Recollections of Pine Banks Park:

This park on the border of Malden and Melrose in Massachussetts is located in a very hilly area. It has a beautiful path that ascends up onto the rocks from whose ledges you can look down not only at the lake below it ut also at the playground behind the lake.

Near the lake, there are tree groves with wooden tables and grills. People reserve them in the summertime when they want to have either a picnic or a barbecue in the park.

The park definitely has a feel of being a nature reserve; you can hardly hear the hum of traffic and the slight buzz noise of whirring by on Main Street is obscured by the chirping of summer time crickets and the rustling of the leaves. Not to mention the ever-cheerful summersaults of squirrels springing from one tree to another. Incidentally, the park has lots of fir trees and a wonderful musty smell emanates from them.

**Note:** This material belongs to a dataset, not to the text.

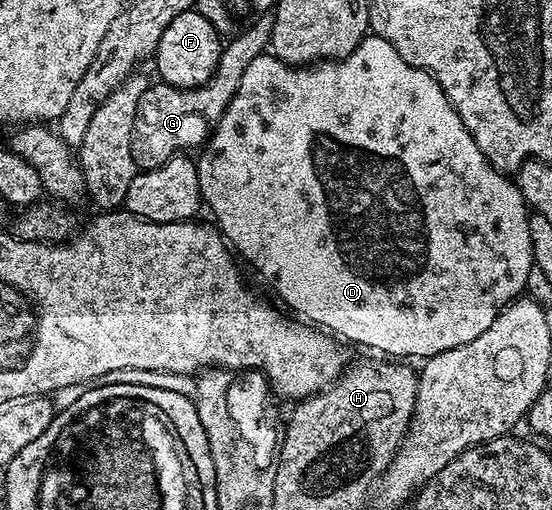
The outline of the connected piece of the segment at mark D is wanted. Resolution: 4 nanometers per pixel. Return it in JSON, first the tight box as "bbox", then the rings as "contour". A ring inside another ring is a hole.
{"bbox":[196,34,534,358],"contour":[[[369,34],[346,58],[326,60],[307,66],[287,64],[271,54],[254,58],[254,62],[250,62],[250,66],[246,66],[246,70],[242,74],[242,82],[238,82],[238,90],[234,94],[230,106],[226,106],[222,118],[216,123],[216,127],[212,129],[202,151],[204,153],[198,156],[196,160],[200,198],[206,208],[212,211],[213,218],[211,217],[211,219],[224,239],[241,257],[244,255],[272,283],[273,290],[297,312],[293,312],[297,317],[303,318],[313,326],[319,326],[321,329],[327,330],[331,335],[347,342],[349,345],[361,344],[364,348],[373,348],[376,352],[385,352],[388,355],[385,357],[388,358],[408,358],[404,356],[427,358],[434,354],[442,354],[442,350],[454,350],[454,346],[466,346],[466,342],[474,342],[474,338],[478,338],[478,334],[482,334],[493,324],[494,318],[498,318],[498,314],[503,308],[517,299],[526,289],[527,276],[530,274],[534,261],[532,258],[532,243],[530,242],[530,226],[528,225],[530,209],[520,192],[519,186],[516,185],[515,179],[509,178],[505,173],[496,169],[488,161],[486,154],[482,154],[482,150],[478,150],[478,142],[474,142],[470,130],[466,130],[462,118],[458,118],[458,110],[454,110],[454,106],[450,106],[450,98],[446,98],[442,86],[438,86],[438,82],[434,79],[432,73],[410,66],[410,62],[406,62],[406,58],[402,58],[402,54],[398,54],[398,50],[394,50],[394,46],[390,42],[386,42],[386,38]]]}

But the best thing about the park is what it no longer has. The park used to have a zoo; I personally remember feeding those goats that smelled like socks that were worn for three days. Feisty creatures they were too. They reached right through the cage bars and licked the leaves right off your hands so that you could feel their moist tongue right on your fingers. That personally scared me; I used to think they would bite me.

But I guess due to budget problems the pets have gone and that's a genuine shame. The thing about feeding animals is that kids can do it for hours without getting bored.

Adults probably won't get excited about having their hands licked by smelly creatures who always show up for bits of food brought to their cage. Now that I think about it, I wonder why those goats were so hungry that they had to eat whatever grass and leaves I brought them, time after time, without ever thinking to themselves "Hey maybe I had my fill." But on the other hand, maybe they weren't showing up for the food after all (is grass even mildly nutritional?) Maybe they were curious about those strange creatures on the other side of the cage who kept bringing them things; maybe they even liked those creatures enough to respond to them time after time.